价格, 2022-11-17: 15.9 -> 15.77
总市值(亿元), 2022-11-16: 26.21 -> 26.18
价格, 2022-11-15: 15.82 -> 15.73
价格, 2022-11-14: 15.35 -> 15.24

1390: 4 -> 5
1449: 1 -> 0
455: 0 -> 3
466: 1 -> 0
++++++++++
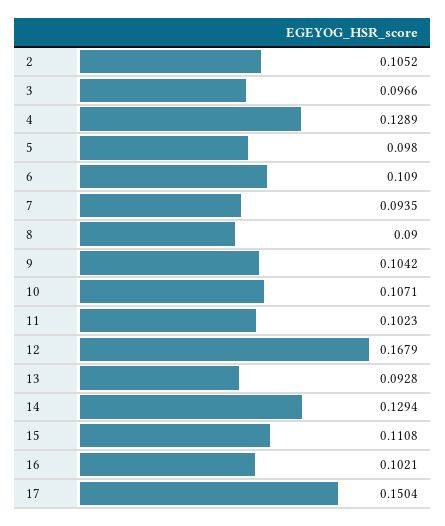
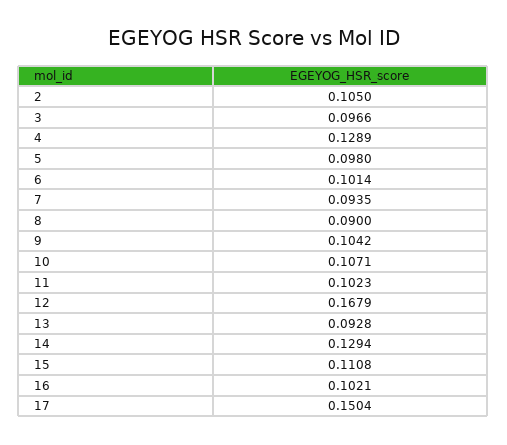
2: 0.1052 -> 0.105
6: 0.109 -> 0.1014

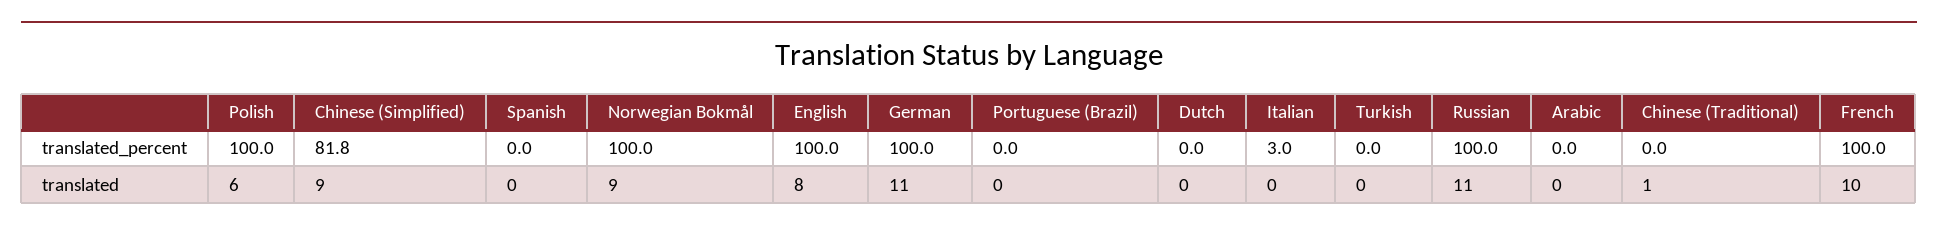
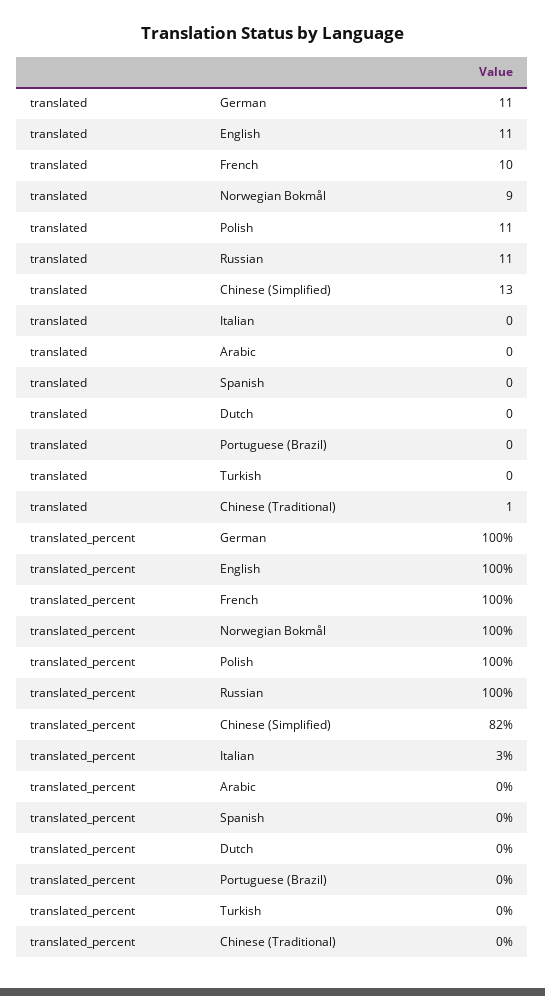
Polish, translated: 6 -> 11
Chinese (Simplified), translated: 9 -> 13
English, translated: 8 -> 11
++++++++++
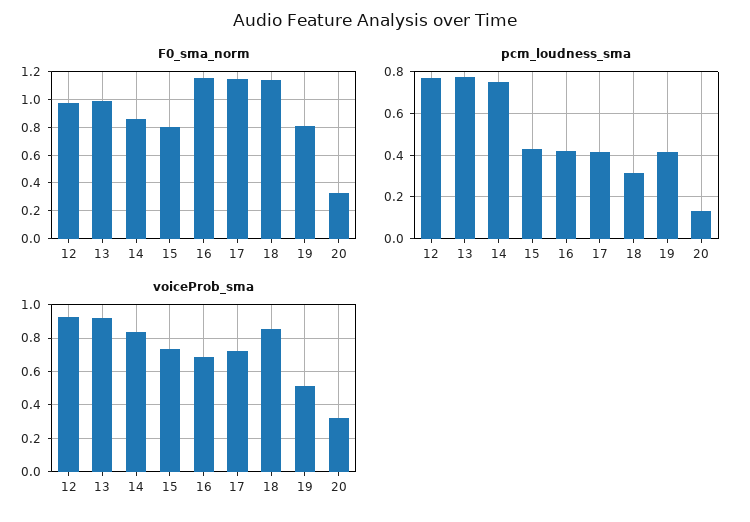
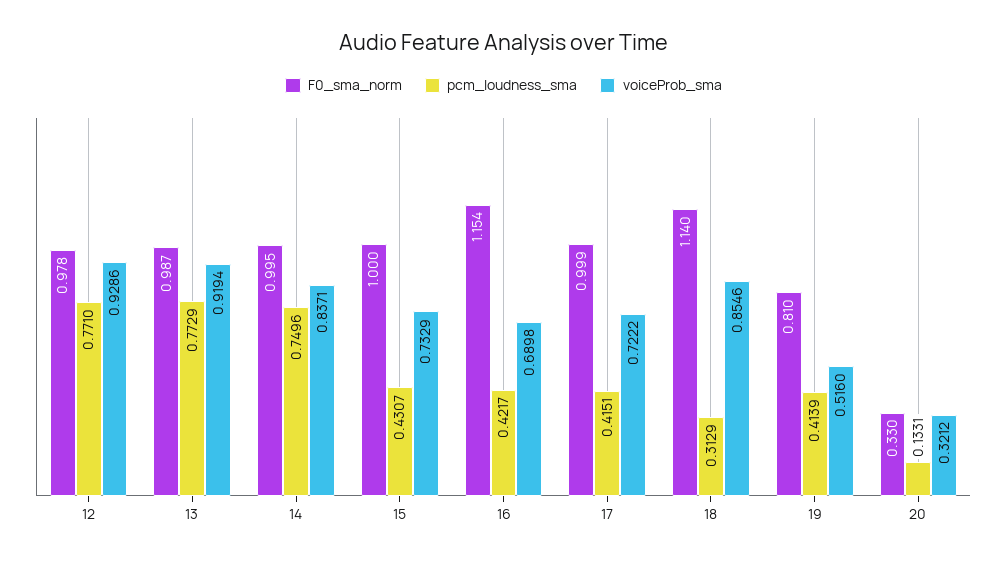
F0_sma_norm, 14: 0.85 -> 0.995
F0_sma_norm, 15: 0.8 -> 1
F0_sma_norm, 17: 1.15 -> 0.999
++++++++++
**TASK STATEMENT**: In the listing above, find the line containing "6: 0.109 -> 0.1014" and the line containing "English, translated: 8 -> 11", then write out both of them and every line between, exactly, with no pictures.

**RESPONSE TO THIS TASK**:
6: 0.109 -> 0.1014

Polish, translated: 6 -> 11
Chinese (Simplified), translated: 9 -> 13
English, translated: 8 -> 11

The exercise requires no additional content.